Yikes! My desk suffers from a bad case of the piles. Somewhere underneath Appalachian Voice, NRDC newsletter, Today in PT, Hindman Summer Brochure, assorted bills and solicitations et cetera is the Phoenix Hardwoods oak surface of a clean slate, not seen in some weeks. And this, in spite of my Getting to Done attempts (even incorporating GTD into Gmail. Tried it?)
Front burner: getting ready for Community College book talk Thursday (that’s just tomorrow!). I think I’m okay for baggage–carton of books, change purse, bookmarks, laptop slide show for the pre- and post-meeting perusal. What I don’t have together is my 30-40 minute talk. On the one hand, there is SO MUCH that will spring from the audience–old friends and neighbors we haven’t seen in decades–that I want to stay unscripted so the conversation can go where the energy of the moment dictates. On the other hand, because of the level of potential distraction, I need some notes to guide me and not let me wander down any rabbit hole that comes along. There is a certain fear in operating according to a very loose script, but that seems to have worked out okay in the past. Still, I’m a little bit anxious. But good ANXIOUS.
Some of you read this in rough form a few weeks back. I massaged it some, and turned it into an essay: Nose for Winter. It will air live on WVTF this Friday. You can listen online now. The intro goes like this:
Anyone who walks Virginia’s fields and forests in winter might easily forget they even have a sense of smell. The olfactory world of the cold months can seem a trackless desert for the nose. But WVTF essayist Fred First says if you know where to look, you can find ways to use your sense of smell even on the coldest winter day.
If I’d finished the article, I’d most definitely have something to say about Richard Louv’s Orion essay, Leave No Child Inside. I highly recommend this topic for your consideration and for discussion here next week. I think this is a crucial issue, and one to which I can, perhaps, contribute–with my writing, photography and general concerns for esthetic and biological awareness, especially among the nation’s cloistered and apathetic young people. An excerpt to lure you over to the article:
We do know that when people talk about the disconnect between children and nature–if they are old enough to remember a time when outdoor play was the norm–they almost always tell stories about their own childhoods: this tree house or fort, that special woods or ditch or creek or meadow. They recall those “places of initiation,” in the words of naturalist Bob Pyle, where they may have first sensed with awe and wonder the largeness of the world seen and unseen. When people share these stories, their cultural, political, and religious walls come tumbling down.
Over on Nameless Creek today: Abby asks Dumpa a nature question.
I could go on, but I know very few are left reading this far down a blog screen. Lost most shortly after YIKES! Does anybody know if there is an “extended reading” function (to hide most of longish posts) that can be added to blogger like used to exist for Moveable Type? Would be nice. More as it happens…

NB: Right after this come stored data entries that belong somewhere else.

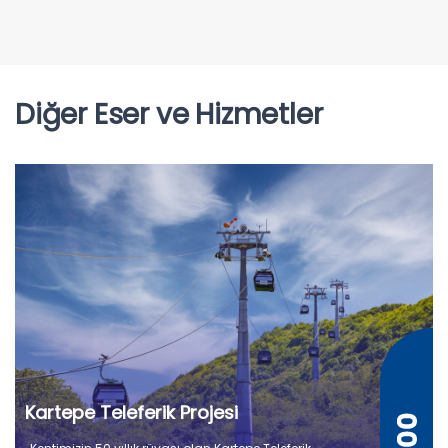
Diğer Eser ve Hizmetler
Kartepe Teleferik Projesi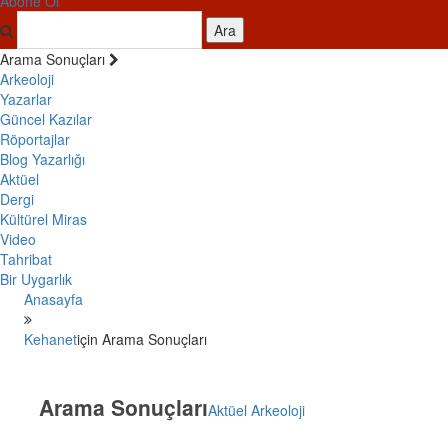
Abone Ol
Ara
Arama Sonuçları
Arkeoloji
Yazarlar
Güncel Kazılar
Röportajlar
Blog Yazarlığı
Aktüel
Dergi
Kültürel Miras
Video
Tahribat
Bir Uygarlık
Anasayfa
Kehanet
için Arama Sonuçları
Arama Sonuçları
Aktüel Arkeoloji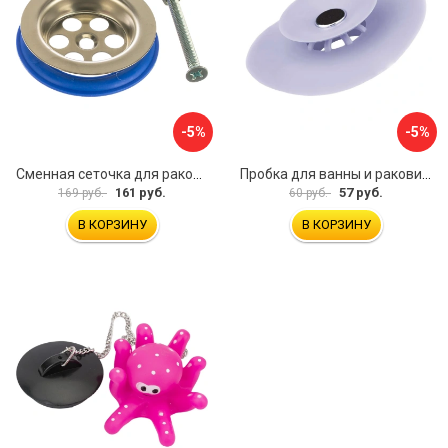
-5%
-5%
Сменная сеточка для раковины и умывальника MasterProf ИС.131074
Пробка для ванны и раковины MasterProf ТД.030479
161 руб.
57 руб.
169 руб.
60 руб.
В КОРЗИНУ
В КОРЗИНУ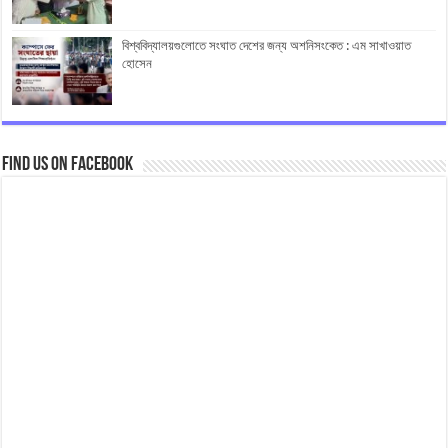
বিশ্ববিদ্যালয়গুলোতে সংঘাত দেশের জন্য অশনিসংকেত : এম সাখাওয়াত
হোসেন
Find us on Facebook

i’ll have to click over and read that essay- “no child left inside”. sounds very pertinent. i’ve been reading a lot on charlotte mason’s approach to education and so much of her teaching was done outside, in nature….with an emphasis on being very aware of your natural surroundings. some of the attainments by age 6 are being able to describe in their own words 3 nearby bodies of water, being able to identify 3 trees, 3 types of wildflowers, be able to tell 3 stories about their pets, and being able to walk out there door and know which way is north. my sister homeschools using this approach and i am amazed at how in tune my nephews and nieces are with the world around them.
Fred, thanks for the link to GTD into Gmail. I have been a David Allen fan since his first interview in Fast Company back in the 90’s. Read the original book, tried to get the company I work for to do one of his seminars locally. I once had the Outlook addin for his program which has been misplaced over the years and the computer changes. I look forward to trying this with Gmail.
Thanks
I read this post this morning just before I hurried off for work. But I had to return to tell you that your first sentence had me laughing out loud as I sat here among my own piles. How do we get ourselves in such a mess?

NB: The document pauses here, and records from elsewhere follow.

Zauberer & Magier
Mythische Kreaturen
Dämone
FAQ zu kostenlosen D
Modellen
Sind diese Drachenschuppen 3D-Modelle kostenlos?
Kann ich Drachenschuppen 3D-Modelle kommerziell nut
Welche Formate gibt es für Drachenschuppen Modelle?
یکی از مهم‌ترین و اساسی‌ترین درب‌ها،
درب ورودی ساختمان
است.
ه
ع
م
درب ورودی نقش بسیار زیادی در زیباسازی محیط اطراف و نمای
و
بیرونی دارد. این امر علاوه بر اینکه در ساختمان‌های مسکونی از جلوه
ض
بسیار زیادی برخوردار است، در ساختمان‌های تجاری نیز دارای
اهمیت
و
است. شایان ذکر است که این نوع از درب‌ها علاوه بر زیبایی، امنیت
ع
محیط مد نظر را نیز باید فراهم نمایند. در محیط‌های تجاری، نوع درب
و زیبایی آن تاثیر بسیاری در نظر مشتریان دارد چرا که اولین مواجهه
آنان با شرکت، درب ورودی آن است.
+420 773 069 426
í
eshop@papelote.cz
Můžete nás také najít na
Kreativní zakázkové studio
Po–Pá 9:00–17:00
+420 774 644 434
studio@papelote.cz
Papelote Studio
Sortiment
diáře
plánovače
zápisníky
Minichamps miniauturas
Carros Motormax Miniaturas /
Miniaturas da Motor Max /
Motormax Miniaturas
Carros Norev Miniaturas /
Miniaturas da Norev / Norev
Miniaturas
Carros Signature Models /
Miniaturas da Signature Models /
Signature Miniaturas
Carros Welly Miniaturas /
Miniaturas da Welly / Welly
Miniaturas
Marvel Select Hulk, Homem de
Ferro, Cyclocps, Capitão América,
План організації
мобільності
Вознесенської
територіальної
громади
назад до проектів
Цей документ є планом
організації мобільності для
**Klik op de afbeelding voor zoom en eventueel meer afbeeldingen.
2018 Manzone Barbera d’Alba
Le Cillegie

I am looking forward to hearing your views on Leave No Child Inside. As a veteran teacher of young children, it has been obvious over the years that even rural children have become much less connected to their natural surroundings.
I am so glad you linked me to an e-mailable version of the article “No Child Left Inside.” I read the article in another publication than Orion; I believe it was in “The Sun” my favorite magazine. This issue is one of my biggest concerns. I taught 7th grade science for many years, and my big project for the students was called the Special Place project. The assignment was to spend an hour or more every week for about 6 weeks in the most natural spot available to them, and do various activities suggested by a book called “Journey to the Heart of Nature.” The kids enjoyed it and I felt so good about it. I am in Los Angeles County, so encouraging contact with the natural world was a no-brainer for a science teacher. I hope this movement to re-connect kids with nature takes off in a very big way.